Candidate for a new itertool

Sat Mar 7 19:47:21 EST 2009

The existing groupby() itertool works great when every element in a
group has the same key, but it is not so handy when groups are
determined by boundary conditions.

For edge-triggered events, we need to convert a boundary-event
predicate to groupby-style key function.  The code below encapsulates
that process in a new itertool called split_on().

Would love you guys to experiment with it for a bit and confirm that
you find it useful.  Suggestions are welcome.

Raymond

-----------------------------------------

from itertools import groupby

def split_on(iterable, event, start=True):
    'Split iterable on event boundaries (either start events or stop
events).'
    # split_on('X1X23X456X', 'X'.__eq__, True)  --> X1 X23 X456 X
    # split_on('X1X23X456X', 'X'.__eq__, False) --> X 1X 23X 456X
    def transition_counter(x, start=start, cnt=[0]):
        before = cnt[0]
        if event(x):
            cnt[0] += 1
        after = cnt[0]
        return after if start else before
    return (g for k, g in groupby(iterable, transition_counter))

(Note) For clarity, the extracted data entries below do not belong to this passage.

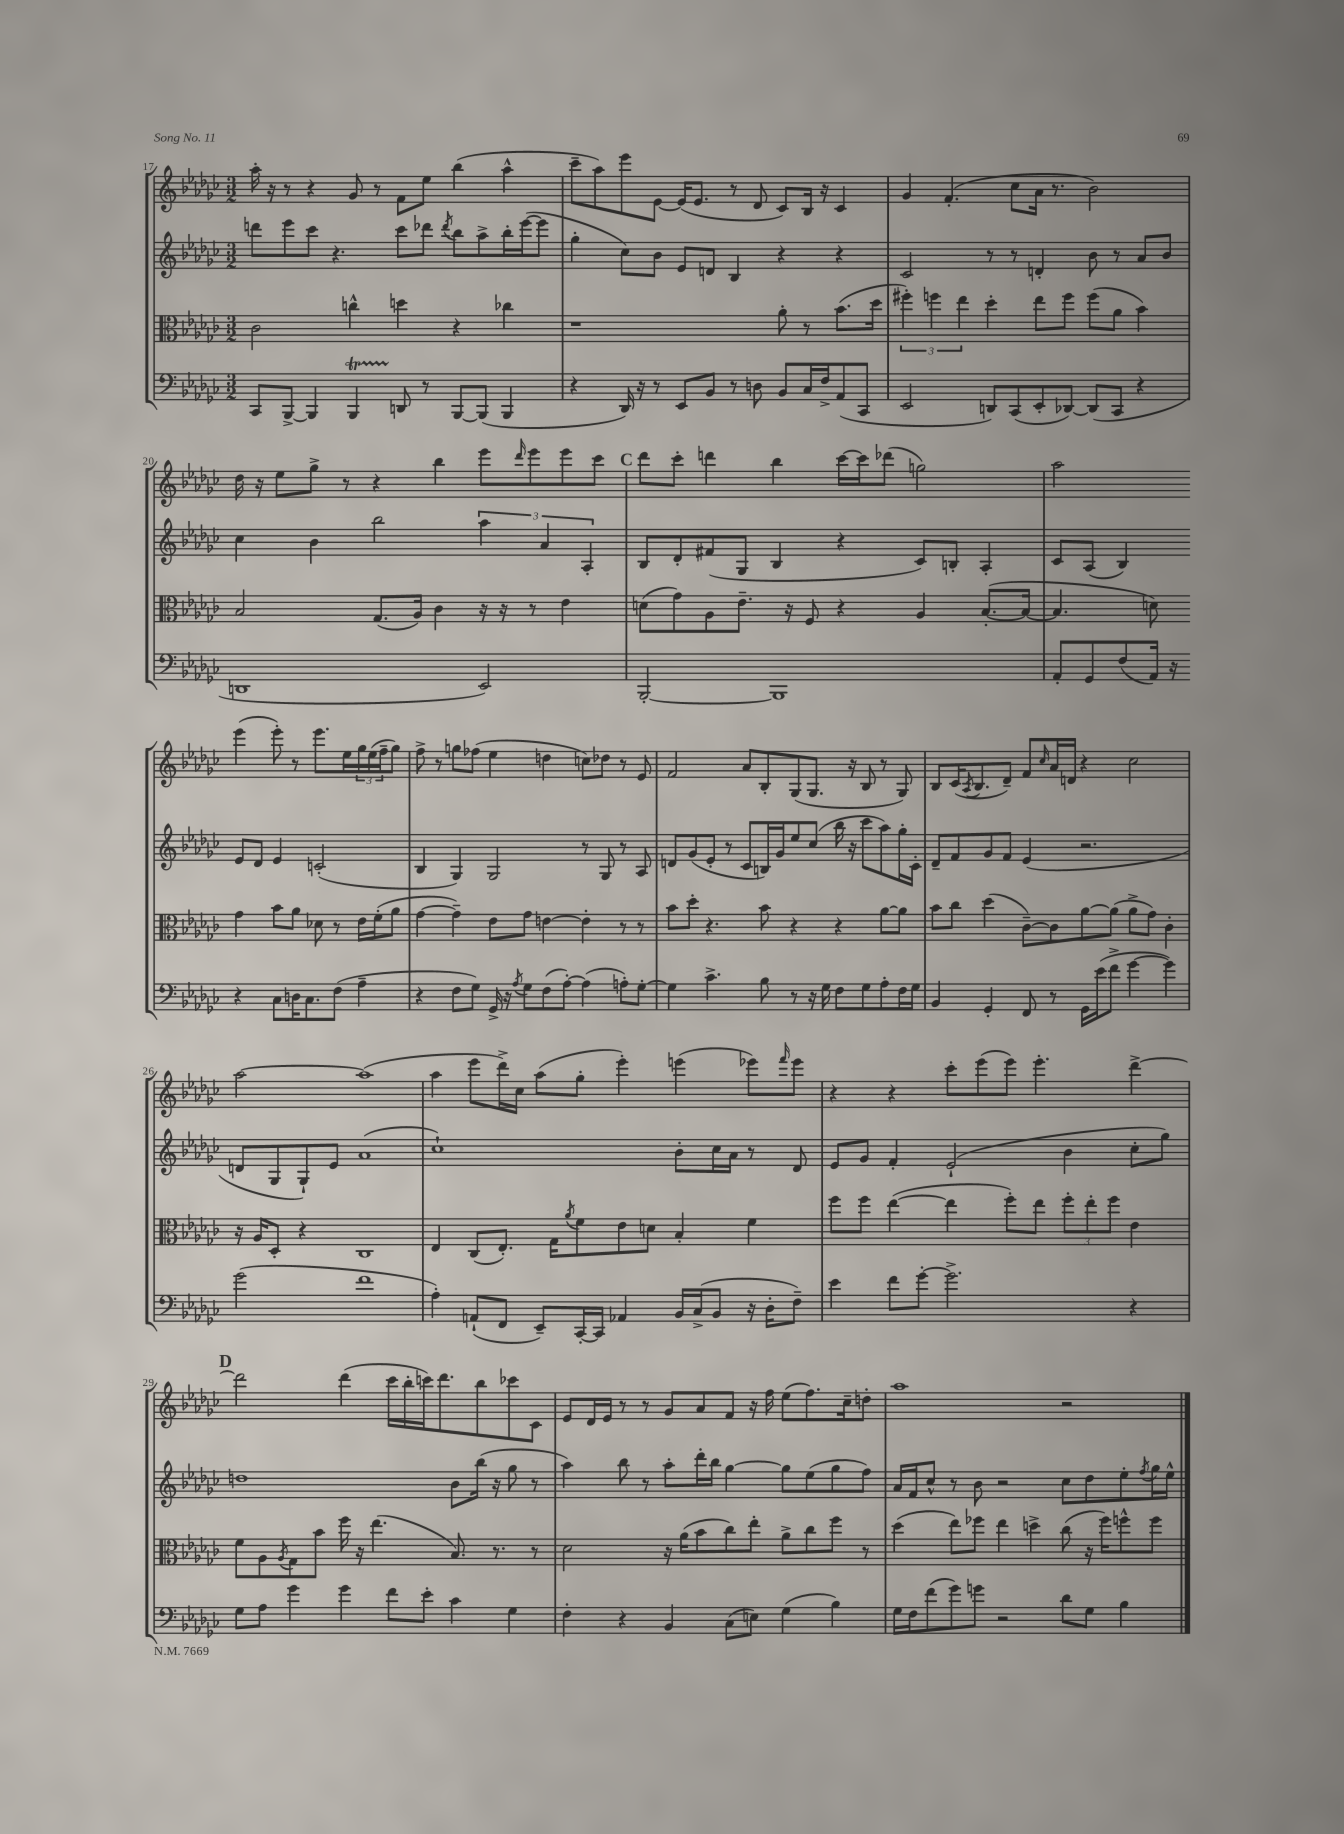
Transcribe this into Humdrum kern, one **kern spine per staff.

**kern	**kern	**kern	**kern
*staff4	*staff3	*staff2	*staff1
*clefF4	*clefC3	*clefG2	*clefG2
*k[b-e-a-d-g-c-]	*k[b-e-a-d-g-c-]	*k[b-e-a-d-g-c-]	*k[b-e-a-d-g-c-]
*M3/2	*M3/2	*M3/2	*M3/2
8CC-	2c-	8ddd	16aa-'
.	.	.	16r
[8BBB-^	.	8eee-	8r
4BBB-]	.	8ccc-	4r
.	.	4.r	.
4BBB-	4cc^^	.	8g-
.	.	.	8r
8DD	4dd	8ccc-	8f
8r	.	8ddd-	8ee-
.	.	8qddd-	.
[8BBB-	4r	8bb-	(4bb-
(8BBB-]	.	8aa-^	.
4BBB-	4cc-	16bb-'	4aa-^^
.	.	([16eee-	.
.	.	8eee-]	.
=	=	=	=
4r	1r	4gg-'	8ccc-~
.	.	.	8aa-)
16DD-)	.	8cc-)	8eee-
16r	.	.	.
8r	.	8b-	[8e-
8EE-	.	8e-	(16e-]
.	.	.	8.e-
8BB-	.	8d	.
8r	.	4B-	8r
8D	.	.	8d-
8BB-	8a-'	4r	8c-)
16C-	8r	.	16B-
16F^	.	.	16r
(8AA-	(8.b-	4r	4c-
8CC-	.	.	.
.	16dd-	.	.
=	=	=	=
2EE-	6ff#')	2c-	4g-
.	6ff	.	.
.	.	.	(4.f'
.	6ee-	.	.
8DD)	4dd-'	8r	.
(8CC-	.	8r	8cc-
8EE-'	8ee-	4d'	16a-
.	.	.	8.r
[8DD-)	8ff	.	.
(8DD-]	(8ff	8b-	2b-)
8CC-	8a-	8r	.
4r	4b-)	8a-	.
.	.	8b-	.
=	=	=	=
1DD	2B-	4cc-	16dd-
.	.	.	16r
.	.	.	8ee-
.	.	4b-	8gg-^
.	.	.	8r
.	(8.G-	2bb-	4r
.	16A-)	.	.
.	4c-	.	4bb-
2EE-)	16r	6aa-	8eee-
.	16r	.	.
.	.	.	16qqddd-
.	8r	.	8eee-
.	.	6a-	.
.	4e-	.	8eee-
.	.	6A-'	.
.	.	.	8ccc-
=	=	=	=
[2BBB-'	(8d	8B-	8ddd-
.	8g-)	8d-'	8ccc-'
.	8A-	(8f#	4ddd
.	8.e-~	8G-	.
1BBB-]	.	4B-	4bb-
.	16r	.	.
.	8F	.	.
.	4r	4r	[16ccc-
.	.	.	16ccc-]
.	.	.	(8ddd-
.	4A-	8c-)	2gg)
.	.	8B'	.
.	([8.B-'	4A-'	.
.	16B-_	.	.
=	=	=	=
8AA-'	4.B-]	8c-	2aa-
8GG-	.	(8A-	.
(8F	.	4B-)	.
16AA-)	8d)	.	.
16r	.	.	.
4r	4g-	8e-	(4eee-
.	.	8d-	.
8C-	8b-	4e-	8eee-')
16D	8a-	.	8r
8.C-	.	.	.
.	8d-	(2c'	8.eee-
(8F	8r	.	.
.	.	.	16ee-
4A-~	16e-	.	24gg-
.	.	.	(24ee-
.	(16f'	.	.
.	.	.	24ff~
.	8a-	.	8gg-)
=	=	=	=
4r	[4g-	4B-	8ff^
.	.	.	8r
8F	4g-~])	4G-)	8gg
8G-)	.	.	(8ff-
16GG-^	8e-	2G-	4ee-
16r	.	.	.
8qA-	.	.	.
8G-	8g-	.	.
(8F	[4e	.	4dd
[8A-')	.	.	.
(4A-]	4e']	8r	8cc)
.	.	8G-	8dd-
8A')	8r	8r	8r
[8G-'	8r	8A-	8e-
=	=	=	=
4G-]	8b-	8d	2f
.	8dd-'	(8g-	.
4.c-^	4.r	8e-'	.
.	.	8r	.
.	.	8c-	8a-
8B-	8b-	16B)	8B-'
.	.	16g-	.
8r	4r	8ee-	(8G-
16r	.	(8cc-	8.G-
16G-	.	.	.
8F	4r	16bb-	.
.	.	16r	16r
8G-	.	8ccc-	8B-
8A-'	[8a-	8aa-)	8r
16F	8a-]	16gg-'	8G-)
16G-	.	16c-'	.
=	=	=	=
4BB-	8b-	8d-~	8B-
.	8cc-	8f	(16c-
.	.	.	8qA-
.	.	.	8.B-
4GG-'	(4dd-	8g-	.
.	.	8f	8d-~)
8FF	[8c-~)	(4e-	8f
.	.	.	16qqcc-
8r	8c-]	.	16a-
.	.	.	16d
16GG-	[8a-	2.r	4r
(16e-	.	.	.
8f^	(8a-]	.	.
[4g-	8a-^	.	2cc-
.	8g-)	.	.
4g-])	4c-'	.	.
=	=	=	=
(2g-	16r	8d	[2aa-
.	16A-	.	.
.	8D-'	8G-	.
.	4r	8G-`)	.
.	.	8e-	.
1f	1C-	(1a-	(1aa-]
=	=	=	=
4A-')	4E-	1cc-`)	4aa-
(8AA`	(8C-	.	8eee-
8FF	8.E-')	.	16ddd-^)
.	.	.	16cc-
8EE-~)	.	.	(8aa-
.	16G-	.	.
.	8qa-	.	.
[16CC-'	8f	.	8gg-'
16CC-]	.	.	.
4AA-	8e-	.	4eee-')
.	8d	.	.
16BB-	4B-'	8b-'	(4eee
(16C-^	.	.	.
8BB-	.	16cc-	.
.	.	16a-	.
16r	4f	8r	8eee-)
16D-'	.	.	.
.	.	.	16qqfff
8F~)	.	8d-	8eee-
=	=	=	=
4e-	8ff	8e-	4r
.	8ff	8g-	.
8f	([4ee-	4f'	4r
[8g-'	.	.	.
2.g-^]	4ee-]	(2e-`	8ccc-'
.	.	.	(8eee-
.	8ff')	.	8eee-)
.	8ee-	.	4.eee-'
.	12ff'	4b-	.
.	12ee-'	.	.
.	12ff	.	.
4r	4e-	8cc-'	[4ddd-^
.	.	8gg-)	.
=	=	=	=
8G-	8f	1dd	2ddd-]
8A-	8A-	.	.
.	8qA-	.	.
4g-	8G-	.	.
.	8b-	.	.
4g-	16ff	.	(4ddd-
.	16r	.	.
.	(4.ee-	.	.
8f	.	.	16ccc-
.	.	.	16bb-'
8e-'	.	.	16ccc)
.	.	.	8.ddd-
4c-	8.B-)	8b-	.
.	.	(16bb-	8bb-
.	8.r	16r	.
4G-	.	8gg-	8ccc-
.	8r	8r	8c-
=	=	=	=
4F'	2d-	4aa-)	8e-
.	.	.	16d-
.	.	.	16e-
4r	.	8bb-	8r
.	.	8r	8r
4BB-	16r	8aa-'	8g-
.	(16a-	.	.
.	8b-	16ddd-'	8a-
.	.	16bb-	.
(8C-	8cc-)	[4gg-	8f
8E)	8ee-'	.	16r
.	.	.	16ff
(4G-	8a-^	8gg-]	(8ee-
.	8cc-	(8ee-	8.ff)
4B-)	8ff	8gg-	.
.	.	.	16cc-~
.	8r	8ff)	8dd'
=	=	=	=
16G-	(4dd-	16a-	1aa-
16F	.	16f	.
(8f	.	8cc-^^	.
8g-)	8ee-)	8r	.
8g	8ff-	8b-	.
2r	4ee-	2r	.
.	4dd^	.	.
8d-	(8cc-	8cc-	2r
8G-	16r	8dd-	.
.	16ff-)	.	.
4B-	8ff^^	8ee-'	.
.	.	8qff	.
.	8ff	16gg-	.
.	.	16ee-^^	.
==	==	==	==
*-	*-	*-	*-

if __name__ == '__main__':
    for start in True, False:
        for g in split_on('X1X23X456X', 'X'.__eq__, start):
            print list(g)
        print

    from pprint import pprint
    boundary = '--===============2615450625767277916==\n'
    email = open('email.txt')
    for mime_section in split_on(email, boundary.__eq__):
        pprint(list(mime_section, 1, None))
        print '= = ' * 30